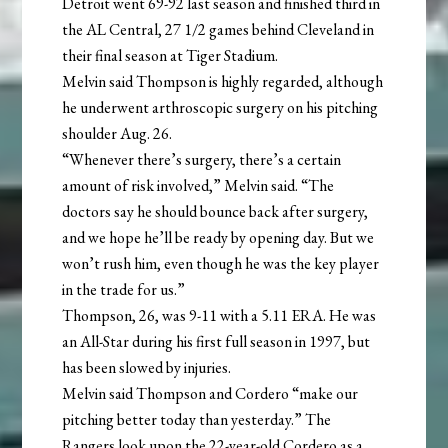
Detroit went 69-92 last season and finished third in
the AL Central, 27 1/2 games behind Cleveland in
their final season at Tiger Stadium.
Melvin said Thompson is highly regarded, although
he underwent arthroscopic surgery on his pitching
shoulder Aug. 26.
“Whenever there’s surgery, there’s a certain
amount of risk involved,” Melvin said. “The
doctors say he should bounce back after surgery,
and we hope he’ll be ready by opening day. But we
won’t rush him, even though he was the key player
in the trade for us.”
Thompson, 26, was 9-11 with a 5.11 ERA. He was
an All-Star during his first full season in 1997, but
has been slowed by injuries.
Melvin said Thompson and Cordero “make our
pitching better today than yesterday.” The
Rangers look upon the 22-year-old Cordero as a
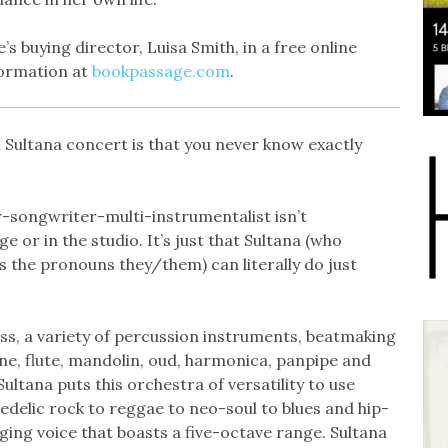
 buying director, Luisa Smith, in a free online
formation at
bookpassage.com
.
 Sultana concert is that you never know exactly
r-songwriter-multi-instrumentalist isn’t
e or in the studio. It’s just that Sultana (who
s the pronouns they/them) can literally do just
ass, a variety of percussion instruments, beatmaking
e, flute, mandolin, oud, harmonica, panpipe and
ultana puts this orchestra of versatility to use
edelic rock to reggae to neo-soul to blues and hip-
inging voice that boasts a five-octave range. Sultana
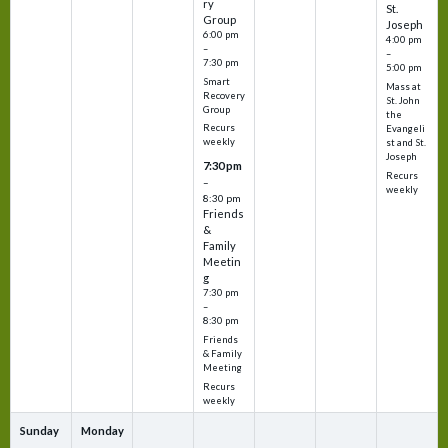
ry
St.
Group
Joseph
6:00 pm
4:00 pm
–
–
7:30 pm
5:00 pm
Smart
Mass at
Recovery
St. John
Group
the
Recurs
Evangeli
weekly
st and St.
Joseph
7:30 pm
Recurs
–
weekly
8:30 pm
Friends
&
Family
Meetin
g
7:30 pm
–
8:30 pm
Friends
& Family
Meeting
Recurs
weekly
Sunday
Monday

- - - - - - -

Leave nothing out but the pictures when transcribing the records.

- [RESPONSE BOX]
Detroit went 69-92 last season and finished third in
the AL Central, 27 1/2 games behind Cleveland in
their final season at Tiger Stadium.
Melvin said Thompson is highly regarded, although
he underwent arthroscopic surgery on his pitching
shoulder Aug. 26.
“Whenever there’s surgery, there’s a certain
amount of risk involved,” Melvin said. “The
doctors say he should bounce back after surgery,
and we hope he’ll be ready by opening day. But we
won’t rush him, even though he was the key player
in the trade for us.”
Thompson, 26, was 9-11 with a 5.11 ERA. He was
an All-Star during his first full season in 1997, but
has been slowed by injuries.
Melvin said Thompson and Cordero “make our
pitching better today than yesterday.” The
Rangers look upon the 22-year-old Cordero as a
 buying director, Luisa Smith, in a free online
formation at
bookpassage.com
.
 Sultana concert is that you never know exactly
r-songwriter-multi-instrumentalist isn’t
e or in the studio. It’s just that Sultana (who
s the pronouns they/them) can literally do just
ass, a variety of percussion instruments, beatmaking
e, flute, mandolin, oud, harmonica, panpipe and
ultana puts this orchestra of versatility to use
edelic rock to reggae to neo-soul to blues and hip-
inging voice that boasts a five-octave range. Sultana
ry
St.
Group
Joseph
6:00 pm
4:00 pm
–
–
7:30 pm
5:00 pm
Smart
Mass at
Recovery
St. John
Group
the
Recurs
Evangeli
weekly
st and St.
Joseph
7:30 pm
Recurs
–
weekly
8:30 pm
Friends
&
Family
Meetin
g
7:30 pm
–
8:30 pm
Friends
& Family
Meeting
Recurs
weekly
Sunday
Monday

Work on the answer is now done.